Author: Harshad Kadu, Jian Li, and C.-C. Jay Kuo

Research Problem

Detecting text regions in natural images is an important task for many computer vision applications like compound video compression, optical character recognition, reading text for visually impaired subjects, robotic navigation etc. We are trying to solve this text localization problem, also known as the compound image segmentation problem. Contrary to the scanned documents, text in natural images may have different sizes, fonts, orientations, colors and foreground or background illumination. The cluttered background in natural images may also pose a serious threat to the accuracy of the text localization algorithms. So the compound image segmentation is inherently a difficult problem to solve.

Main Ideas

In our research, we propose a novel text localization scheme based on the fusion of diverse local operators such as, the morphological detector, maximally stable extremal regions (MSER) blob analyzer [3, 4], distance transform and stroke-width transform [2]. These operators investigate different peculiar characteristics of text to discover regions with possible textual content. An ensemble of trained SVM classifiers categorizes these regions into text or non-text using the local feature information. Finally a fragment grouping mechanism merges these text candidates together and carves out individual words. Refer to the figure below.
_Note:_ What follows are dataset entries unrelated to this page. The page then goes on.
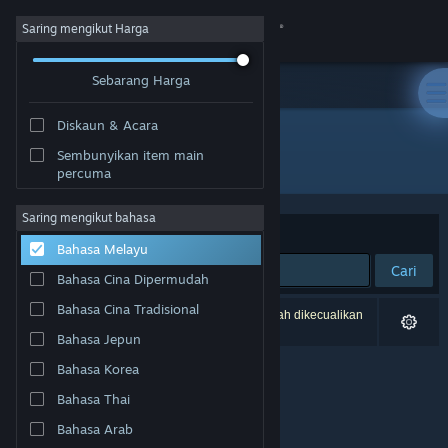
Sign in
Saring mengikut Harga
Sebarang Harga
Gedung
Diskaun & Acara
Komuniti
Sembunyikan item main
Pembangun: Unbroken Studios
percuma
Tentang
Saring mengikut bahasa
Susun mengikut
Perkaitan
Bahasa Melayu
Sokongan
Cari
Bahasa Cina Dipermudah
Ubah bahasa
Bahasa Cina Tradisional
0 hasil sepadan dengan carian anda. 2 tajuk telah dikecualikan
berdasarkan pilihan anda.
Bahasa Jepun
Dapatkan Steam Mobile App
Bahasa Korea
Lihat laman web desktop
Bahasa Thai
Bahasa Arab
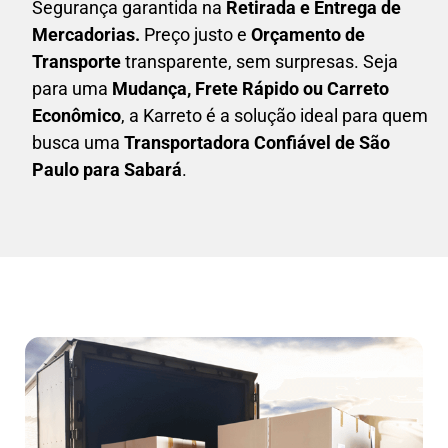
Segurança garantida na
Retirada e Entrega de
Mercadorias.
Preço justo e
Orçamento de
Transporte
transparente, sem surpresas. Seja
para uma
M
udança, Frete Rápido ou Carreto
Econômico
, a
Karreto
é a solução ideal para quem
busca uma
T
ransportadora Confiável de São
Paulo para Sabará
.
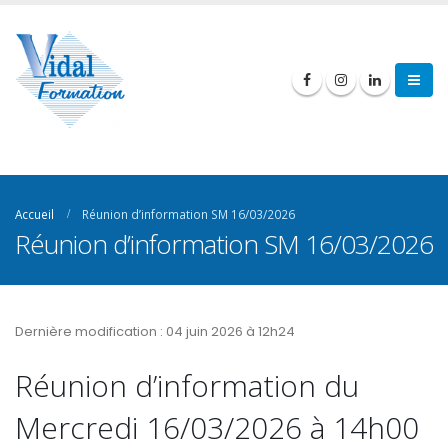
Accueil
Réunion d’information SM 16/03/2026
Réunion d’information SM 16/03/2026
Dernière modification : 04 juin 2026 à 12h24
Réunion d’information du
Mercredi 16/03/2026 à 14h00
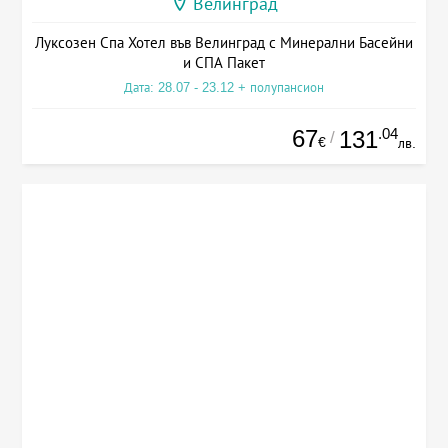
Велинград
Луксозен Спа Хотел във Велинград с Минерални Басейни
и СПА Пакет
Дата: 28.07 - 23.12 + полупансион
67
.04
131
/
€
лв.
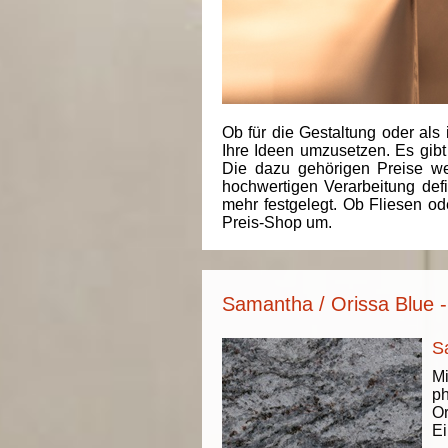
Ob für die Gestaltung oder als 
Ihre Ideen umzusetzen. Es gibt
Die dazu gehörigen Preise we
hochwertigen Verarbeitung de
mehr festgelegt. Ob Fliesen od
Preis-Shop um.
Samantha / Orissa Blue -
S
Mi
ph
Or
Ei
Proposed text detection framewor

Innovations

Our proposed fusion technique uses a novel three-tier framework to systematically separate out the individual words in the images. The text regions have some peculiar properties which distinguish them from the non-text regions. To gain insights, we explore these properties using our novel morphological text detector. Apart from the aforementioned operator we also use some existing detectors such as, the MSER [3, 4] and stroke width transform [2] to improve the detection accuracy. We hope to get a significantly enhanced performance using this fusion framework.

Future Challenges

The future work items are listed below:

  1. Find a new detector solely based on the distance transform technique to improve the accuracy
  2. Recognize the words in the images using the integrated optical character recognition system
  3. Incorporate an intelligent dictionary based system to auto-complete partial detections

References

  • [1] S. Lucas, A. Panaretos, L. Sosa, A. Tang, S. Wong and R. Young, “ICDAR 2003 Robust Reading Competitions” In 7th International Conference on Document Analysis and Recognition 2003.
  • [2] B. Epshtein, E. Ofek, Y. Wexler, “Detecting Text in Natural Scenes with Stroke Width Transform” In CVPR 2011 pp 2963-2970.
  • [3] J Matas, O Chum, M Urban, and T Pajdla. Robust wide-baseline stereo from maximally stable extremal regions. 22(10):761-767, 2004.
  • [4] Chen Huizhong, et al. “Robust text detection in natural images with edge-enhanced maximally stable extremal regions.” Image Processing (ICIP), 2011 18th IEEE International Conference on. IEEE, 2011.
  • [5] Harshad Kadu, Maychen Kuo, and C.-C. Jay Kuo. Human motion classification and management based on mocap data analysis. In Proceedings of Joint ACM workshop on Human gesture and behavior understanding. ACM Multimedia, December 2011.